El centro del continente europeo, escenario de las dos guerras mundiales del siglo XX, que lo devastaron hasta hacerlo irreconocible a cualquier visitante que hubiera estado por aquí antes de 1914 y, sobre todo, antes de 1939, lleva casi 80 años sin una guerra oficial que llevarse al coleto. Ha habido guerras periféricas que son producto de las heridas mal cerradas en los tratados de paz, otra vez la palabreja, de la Segunda Guerra Mundial, la última de las grandes, y también las más mortífera. Como he dicho, al igual que aquellos escarabajos que protagonizaron las democracias de los años treinta no supieron parar a Franco, Hitler y Stalin, hoy sus herederos de tercera generación, los escarabajos del siglo XXI agrupados en torno al proyecto político más inspirador y esperanzador de la historia de la humanidad, la Unión Europea, igualmente no saben que hacer con sátrapas como Putin o los que hacen su trabajo en Oriente Medio. Todo este largo proemio es para ilustrar que la paz y la guerra son dos amantes de nombre femenino pero de quehacer masculino, o viceversa, que es como de verdad somos los seres humanos, mucho antes de que feminismo unidimensional y unidireccional de la cuarta ola plantara sus reales en los albores del siglo XXI. Y que también desde mucho antes sabemos que nunca se llevaron bien. Como la copla no pueden vivir la una sin la otra, pero por separado tampoco. La cosa fue así. Dentro de mi periplo por el poniente castellano, cerca de Urueña, cuya crónica he dejado por escrito  en las entrada anterior de este título, se encuentra el pueblo de Tordehumos. En su castillo ruinoso (ver foto adjunta) otra vez el poder evocador de los escombros, ocurrió, trescientos años antes del descubrimiento de America, un episodio que me parece digno de mención porque forma parte del Gran Libro del Mal Amor de la Humanidad entre aquellas dos grandes señoras: Guerra y Paz.

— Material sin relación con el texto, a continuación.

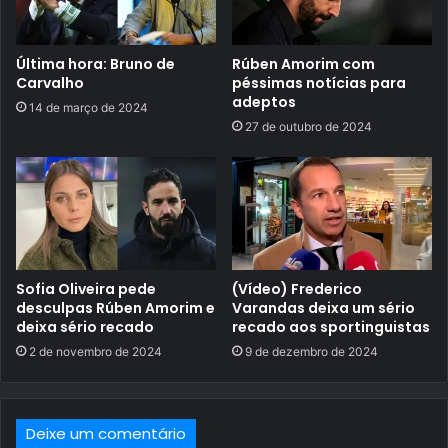
Última hora: Bruno de
Rúben Amorim com
Carvalho
péssimas notícias para
adeptos
14 de março de 2024
27 de outubro de 2024
Sofia Oliveira pede
(Vídeo) Frederico
desculpas Rúben Amorim e
Varandas deixa um sério
deixa sério recado
recado aos sportinguistas
2 de novembro de 2024
9 de dezembro de 2024
Deixe um comentário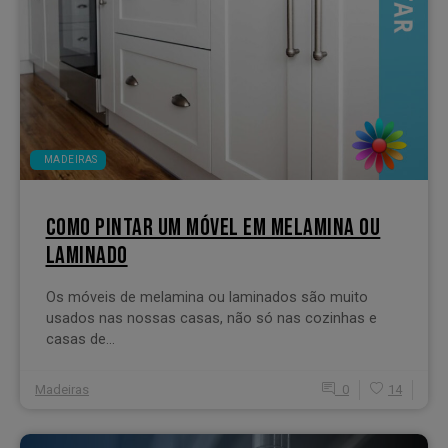
MADEIRAS
COMO PINTAR UM MÓVEL EM MELAMINA OU
LAMINADO
Os móveis de melamina ou laminados são muito
usados nas nossas casas, não só nas cozinhas e
casas de...
Madeiras
0
14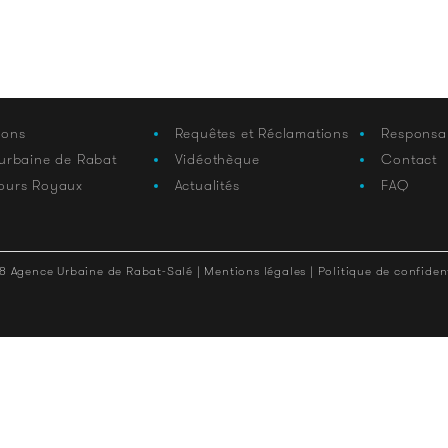
ions
Requêtes et Réclamations
Responsa
 urbaine de Rabat
Vidéothèque
Contact
ours Royaux
Actualités
FAQ
8 Agence Urbaine de Rabat-Salé |
Mentions légales |
Politique de confident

Todo empezó mucho antes, pero tal día como el 20 de abril de 1194, Alfonso IX de León y Alfonso VIII de Castilla firmaban el Tratado de Tordehumos. Lo hacían por mediación del legado Papal Gregorio, cardenal titular de Sant Angelo y sobrino del Papa Celestino III para poner fin a la guerra que ambos reinos mantenían desde hacía tres años. En el Tratado de Tordehumos se acordó que el Rey de Castilla Alfonso VIII devolvería al monarca leonés Alfonso IX las fortalezas que había ocupado durante la guerra que ambos Reinos habían mantenido. Estas eran los castillos de Alba, Luna y Portilla. El resto de fortalezas que habían sido ocupadas por las tropas castellanas serían restituidas al Reino de León tras la muerte de Alfonso VIII de Castilla. El legado Papal confirmó que los castillos que habían constituido la dote matrimonial de la Reina Teresa de Portugal serían considerados propiedad del Reino de León pese a la separación de ambos cónyuges. Además, se dispuso que en caso de conflicto no se retomarían las hostilidades, sino que se recurriría al arbitraje de la Santa Sede.


También se acordó que en caso de que Alfonso IX de León falleciese sin dejar descendencia legítima, el Rey castellano heredaría su Reino. Por su parte, los maestres de la Orden del Temple y de la Orden de Calatrava se comprometieron a cuidar los castillos que fueron entregados por ambos Reinos como garantía de paz, maestres que intervendrían en caso de ser necesario para mantenerla.